(WHAT YOU HAVE TO DO)
Reproduce every line of the listing below, word for word.

(RECORDS FOR PROCESSING)
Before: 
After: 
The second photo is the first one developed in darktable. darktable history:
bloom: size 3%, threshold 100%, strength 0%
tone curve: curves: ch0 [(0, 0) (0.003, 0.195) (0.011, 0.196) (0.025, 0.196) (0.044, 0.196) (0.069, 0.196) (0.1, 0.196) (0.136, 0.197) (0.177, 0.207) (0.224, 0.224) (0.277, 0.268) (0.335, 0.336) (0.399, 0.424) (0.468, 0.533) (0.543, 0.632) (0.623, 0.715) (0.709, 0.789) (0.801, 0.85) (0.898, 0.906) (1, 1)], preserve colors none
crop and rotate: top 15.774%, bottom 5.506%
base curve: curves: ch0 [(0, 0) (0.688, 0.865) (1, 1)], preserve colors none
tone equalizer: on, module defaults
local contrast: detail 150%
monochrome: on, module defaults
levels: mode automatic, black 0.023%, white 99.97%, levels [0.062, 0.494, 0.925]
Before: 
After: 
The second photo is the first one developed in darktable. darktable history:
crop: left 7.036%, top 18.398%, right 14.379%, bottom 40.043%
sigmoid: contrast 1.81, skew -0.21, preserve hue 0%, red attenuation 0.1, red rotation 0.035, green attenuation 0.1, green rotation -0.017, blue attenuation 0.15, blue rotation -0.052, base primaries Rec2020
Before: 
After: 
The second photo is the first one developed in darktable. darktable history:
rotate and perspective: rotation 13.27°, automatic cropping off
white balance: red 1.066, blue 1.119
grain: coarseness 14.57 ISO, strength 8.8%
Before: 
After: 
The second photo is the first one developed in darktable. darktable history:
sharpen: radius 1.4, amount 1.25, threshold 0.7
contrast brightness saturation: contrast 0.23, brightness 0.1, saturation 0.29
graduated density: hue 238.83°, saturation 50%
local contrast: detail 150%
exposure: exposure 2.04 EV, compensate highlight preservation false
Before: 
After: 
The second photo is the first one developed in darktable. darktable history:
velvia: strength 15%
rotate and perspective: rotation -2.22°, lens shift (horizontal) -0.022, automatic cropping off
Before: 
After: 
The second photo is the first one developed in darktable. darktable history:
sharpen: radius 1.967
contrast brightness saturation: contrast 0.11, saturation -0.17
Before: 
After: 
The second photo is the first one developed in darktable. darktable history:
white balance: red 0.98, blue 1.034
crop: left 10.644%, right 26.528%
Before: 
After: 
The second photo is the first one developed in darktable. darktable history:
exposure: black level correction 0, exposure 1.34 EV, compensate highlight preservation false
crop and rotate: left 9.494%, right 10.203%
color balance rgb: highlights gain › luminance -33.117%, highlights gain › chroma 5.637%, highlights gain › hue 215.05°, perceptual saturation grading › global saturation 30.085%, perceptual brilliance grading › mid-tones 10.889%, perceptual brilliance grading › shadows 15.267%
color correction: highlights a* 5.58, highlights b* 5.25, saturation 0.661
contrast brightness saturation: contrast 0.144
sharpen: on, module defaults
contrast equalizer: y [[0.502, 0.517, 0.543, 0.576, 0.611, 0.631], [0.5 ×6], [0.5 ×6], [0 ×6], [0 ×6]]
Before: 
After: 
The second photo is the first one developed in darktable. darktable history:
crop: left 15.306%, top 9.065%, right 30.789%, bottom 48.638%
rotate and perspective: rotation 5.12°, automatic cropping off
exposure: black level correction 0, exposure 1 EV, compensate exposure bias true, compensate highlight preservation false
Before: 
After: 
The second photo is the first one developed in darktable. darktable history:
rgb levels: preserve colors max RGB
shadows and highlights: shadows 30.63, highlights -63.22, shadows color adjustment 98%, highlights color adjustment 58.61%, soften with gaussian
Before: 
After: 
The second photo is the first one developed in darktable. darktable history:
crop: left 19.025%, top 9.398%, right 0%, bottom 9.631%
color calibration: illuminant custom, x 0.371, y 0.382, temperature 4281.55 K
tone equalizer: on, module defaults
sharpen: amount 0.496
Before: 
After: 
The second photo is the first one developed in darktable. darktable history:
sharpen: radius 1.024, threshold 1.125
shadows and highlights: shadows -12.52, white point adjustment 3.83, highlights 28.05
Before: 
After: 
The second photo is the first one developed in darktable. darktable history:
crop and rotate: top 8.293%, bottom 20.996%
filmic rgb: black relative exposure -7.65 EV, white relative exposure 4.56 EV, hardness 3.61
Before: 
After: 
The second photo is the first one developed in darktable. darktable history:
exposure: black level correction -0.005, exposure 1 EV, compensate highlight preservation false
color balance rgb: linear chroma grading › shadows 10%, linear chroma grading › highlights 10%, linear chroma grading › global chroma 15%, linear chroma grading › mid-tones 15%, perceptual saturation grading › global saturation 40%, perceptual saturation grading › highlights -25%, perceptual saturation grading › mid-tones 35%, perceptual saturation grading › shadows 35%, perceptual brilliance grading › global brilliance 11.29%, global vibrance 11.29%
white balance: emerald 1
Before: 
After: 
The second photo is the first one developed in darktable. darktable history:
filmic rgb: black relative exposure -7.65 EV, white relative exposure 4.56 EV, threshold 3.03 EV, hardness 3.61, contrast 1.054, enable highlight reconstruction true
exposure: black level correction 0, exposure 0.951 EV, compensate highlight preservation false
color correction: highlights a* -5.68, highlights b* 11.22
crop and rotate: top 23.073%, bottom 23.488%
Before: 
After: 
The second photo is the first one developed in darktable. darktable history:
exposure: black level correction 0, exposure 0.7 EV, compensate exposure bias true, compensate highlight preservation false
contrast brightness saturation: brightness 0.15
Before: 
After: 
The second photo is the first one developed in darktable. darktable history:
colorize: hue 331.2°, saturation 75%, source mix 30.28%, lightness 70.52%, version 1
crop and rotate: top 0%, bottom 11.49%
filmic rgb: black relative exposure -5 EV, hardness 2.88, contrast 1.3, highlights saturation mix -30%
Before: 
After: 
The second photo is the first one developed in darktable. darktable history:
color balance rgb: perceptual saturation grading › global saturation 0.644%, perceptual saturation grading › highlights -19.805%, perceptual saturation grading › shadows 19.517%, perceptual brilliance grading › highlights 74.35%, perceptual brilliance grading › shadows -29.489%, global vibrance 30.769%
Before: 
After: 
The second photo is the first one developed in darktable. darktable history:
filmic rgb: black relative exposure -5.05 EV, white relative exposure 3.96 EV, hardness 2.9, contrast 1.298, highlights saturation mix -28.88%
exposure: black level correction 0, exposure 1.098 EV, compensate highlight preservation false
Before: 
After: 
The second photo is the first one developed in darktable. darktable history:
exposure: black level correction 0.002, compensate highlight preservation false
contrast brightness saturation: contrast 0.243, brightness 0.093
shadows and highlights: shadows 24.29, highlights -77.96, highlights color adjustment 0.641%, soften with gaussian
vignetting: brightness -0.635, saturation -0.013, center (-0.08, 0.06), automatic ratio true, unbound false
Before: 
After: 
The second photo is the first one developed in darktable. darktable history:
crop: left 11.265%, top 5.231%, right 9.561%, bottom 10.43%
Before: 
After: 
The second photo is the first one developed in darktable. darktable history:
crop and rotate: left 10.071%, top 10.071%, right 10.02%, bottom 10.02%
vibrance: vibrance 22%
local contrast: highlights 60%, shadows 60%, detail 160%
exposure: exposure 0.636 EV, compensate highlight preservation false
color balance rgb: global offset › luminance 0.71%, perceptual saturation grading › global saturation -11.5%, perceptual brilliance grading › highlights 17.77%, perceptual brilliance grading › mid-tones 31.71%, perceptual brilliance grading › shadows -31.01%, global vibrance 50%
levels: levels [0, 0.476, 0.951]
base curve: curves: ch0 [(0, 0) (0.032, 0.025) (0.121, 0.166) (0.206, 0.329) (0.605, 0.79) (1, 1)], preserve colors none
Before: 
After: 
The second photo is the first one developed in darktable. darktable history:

(TASK SOLUTION)
Before: 
After: 
The second photo is the first one developed in darktable. darktable history:
bloom: size 3%, threshold 100%, strength 0%
tone curve: curves: ch0 [(0, 0) (0.003, 0.195) (0.011, 0.196) (0.025, 0.196) (0.044, 0.196) (0.069, 0.196) (0.1, 0.196) (0.136, 0.197) (0.177, 0.207) (0.224, 0.224) (0.277, 0.268) (0.335, 0.336) (0.399, 0.424) (0.468, 0.533) (0.543, 0.632) (0.623, 0.715) (0.709, 0.789) (0.801, 0.85) (0.898, 0.906) (1, 1)], preserve colors none
crop and rotate: top 15.774%, bottom 5.506%
base curve: curves: ch0 [(0, 0) (0.688, 0.865) (1, 1)], preserve colors none
tone equalizer: on, module defaults
local contrast: detail 150%
monochrome: on, module defaults
levels: mode automatic, black 0.023%, white 99.97%, levels [0.062, 0.494, 0.925]
Before: 
After: 
The second photo is the first one developed in darktable. darktable history:
crop: left 7.036%, top 18.398%, right 14.379%, bottom 40.043%
sigmoid: contrast 1.81, skew -0.21, preserve hue 0%, red attenuation 0.1, red rotation 0.035, green attenuation 0.1, green rotation -0.017, blue attenuation 0.15, blue rotation -0.052, base primaries Rec2020
Before: 
After: 
The second photo is the first one developed in darktable. darktable history:
rotate and perspective: rotation 13.27°, automatic cropping off
white balance: red 1.066, blue 1.119
grain: coarseness 14.57 ISO, strength 8.8%
Before: 
After: 
The second photo is the first one developed in darktable. darktable history:
sharpen: radius 1.4, amount 1.25, threshold 0.7
contrast brightness saturation: contrast 0.23, brightness 0.1, saturation 0.29
graduated density: hue 238.83°, saturation 50%
local contrast: detail 150%
exposure: exposure 2.04 EV, compensate highlight preservation false
Before: 
After: 
The second photo is the first one developed in darktable. darktable history:
velvia: strength 15%
rotate and perspective: rotation -2.22°, lens shift (horizontal) -0.022, automatic cropping off
Before: 
After: 
The second photo is the first one developed in darktable. darktable history:
sharpen: radius 1.967
contrast brightness saturation: contrast 0.11, saturation -0.17
Before: 
After: 
The second photo is the first one developed in darktable. darktable history:
white balance: red 0.98, blue 1.034
crop: left 10.644%, right 26.528%
Before: 
After: 
The second photo is the first one developed in darktable. darktable history:
exposure: black level correction 0, exposure 1.34 EV, compensate highlight preservation false
crop and rotate: left 9.494%, right 10.203%
color balance rgb: highlights gain › luminance -33.117%, highlights gain › chroma 5.637%, highlights gain › hue 215.05°, perceptual saturation grading › global saturation 30.085%, perceptual brilliance grading › mid-tones 10.889%, perceptual brilliance grading › shadows 15.267%
color correction: highlights a* 5.58, highlights b* 5.25, saturation 0.661
contrast brightness saturation: contrast 0.144
sharpen: on, module defaults
contrast equalizer: y [[0.502, 0.517, 0.543, 0.576, 0.611, 0.631], [0.5 ×6], [0.5 ×6], [0 ×6], [0 ×6]]
Before: 
After: 
The second photo is the first one developed in darktable. darktable history:
crop: left 15.306%, top 9.065%, right 30.789%, bottom 48.638%
rotate and perspective: rotation 5.12°, automatic cropping off
exposure: black level correction 0, exposure 1 EV, compensate exposure bias true, compensate highlight preservation false
Before: 
After: 
The second photo is the first one developed in darktable. darktable history:
rgb levels: preserve colors max RGB
shadows and highlights: shadows 30.63, highlights -63.22, shadows color adjustment 98%, highlights color adjustment 58.61%, soften with gaussian
Before: 
After: 
The second photo is the first one developed in darktable. darktable history:
crop: left 19.025%, top 9.398%, right 0%, bottom 9.631%
color calibration: illuminant custom, x 0.371, y 0.382, temperature 4281.55 K
tone equalizer: on, module defaults
sharpen: amount 0.496
Before: 
After: 
The second photo is the first one developed in darktable. darktable history:
sharpen: radius 1.024, threshold 1.125
shadows and highlights: shadows -12.52, white point adjustment 3.83, highlights 28.05
Before: 
After: 
The second photo is the first one developed in darktable. darktable history:
crop and rotate: top 8.293%, bottom 20.996%
filmic rgb: black relative exposure -7.65 EV, white relative exposure 4.56 EV, hardness 3.61
Before: 
After: 
The second photo is the first one developed in darktable. darktable history:
exposure: black level correction -0.005, exposure 1 EV, compensate highlight preservation false
color balance rgb: linear chroma grading › shadows 10%, linear chroma grading › highlights 10%, linear chroma grading › global chroma 15%, linear chroma grading › mid-tones 15%, perceptual saturation grading › global saturation 40%, perceptual saturation grading › highlights -25%, perceptual saturation grading › mid-tones 35%, perceptual saturation grading › shadows 35%, perceptual brilliance grading › global brilliance 11.29%, global vibrance 11.29%
white balance: emerald 1
Before: 
After: 
The second photo is the first one developed in darktable. darktable history:
filmic rgb: black relative exposure -7.65 EV, white relative exposure 4.56 EV, threshold 3.03 EV, hardness 3.61, contrast 1.054, enable highlight reconstruction true
exposure: black level correction 0, exposure 0.951 EV, compensate highlight preservation false
color correction: highlights a* -5.68, highlights b* 11.22
crop and rotate: top 23.073%, bottom 23.488%
Before: 
After: 
The second photo is the first one developed in darktable. darktable history:
exposure: black level correction 0, exposure 0.7 EV, compensate exposure bias true, compensate highlight preservation false
contrast brightness saturation: brightness 0.15
Before: 
After: 
The second photo is the first one developed in darktable. darktable history:
colorize: hue 331.2°, saturation 75%, source mix 30.28%, lightness 70.52%, version 1
crop and rotate: top 0%, bottom 11.49%
filmic rgb: black relative exposure -5 EV, hardness 2.88, contrast 1.3, highlights saturation mix -30%
Before: 
After: 
The second photo is the first one developed in darktable. darktable history:
color balance rgb: perceptual saturation grading › global saturation 0.644%, perceptual saturation grading › highlights -19.805%, perceptual saturation grading › shadows 19.517%, perceptual brilliance grading › highlights 74.35%, perceptual brilliance grading › shadows -29.489%, global vibrance 30.769%
Before: 
After: 
The second photo is the first one developed in darktable. darktable history:
filmic rgb: black relative exposure -5.05 EV, white relative exposure 3.96 EV, hardness 2.9, contrast 1.298, highlights saturation mix -28.88%
exposure: black level correction 0, exposure 1.098 EV, compensate highlight preservation false
Before: 
After: 
The second photo is the first one developed in darktable. darktable history:
exposure: black level correction 0.002, compensate highlight preservation false
contrast brightness saturation: contrast 0.243, brightness 0.093
shadows and highlights: shadows 24.29, highlights -77.96, highlights color adjustment 0.641%, soften with gaussian
vignetting: brightness -0.635, saturation -0.013, center (-0.08, 0.06), automatic ratio true, unbound false
Before: 
After: 
The second photo is the first one developed in darktable. darktable history:
crop: left 11.265%, top 5.231%, right 9.561%, bottom 10.43%
Before: 
After: 
The second photo is the first one developed in darktable. darktable history:
crop and rotate: left 10.071%, top 10.071%, right 10.02%, bottom 10.02%
vibrance: vibrance 22%
local contrast: highlights 60%, shadows 60%, detail 160%
exposure: exposure 0.636 EV, compensate highlight preservation false
color balance rgb: global offset › luminance 0.71%, perceptual saturation grading › global saturation -11.5%, perceptual brilliance grading › highlights 17.77%, perceptual brilliance grading › mid-tones 31.71%, perceptual brilliance grading › shadows -31.01%, global vibrance 50%
levels: levels [0, 0.476, 0.951]
base curve: curves: ch0 [(0, 0) (0.032, 0.025) (0.121, 0.166) (0.206, 0.329) (0.605, 0.79) (1, 1)], preserve colors none
Before: 
After: 
The second photo is the first one developed in darktable. darktable history:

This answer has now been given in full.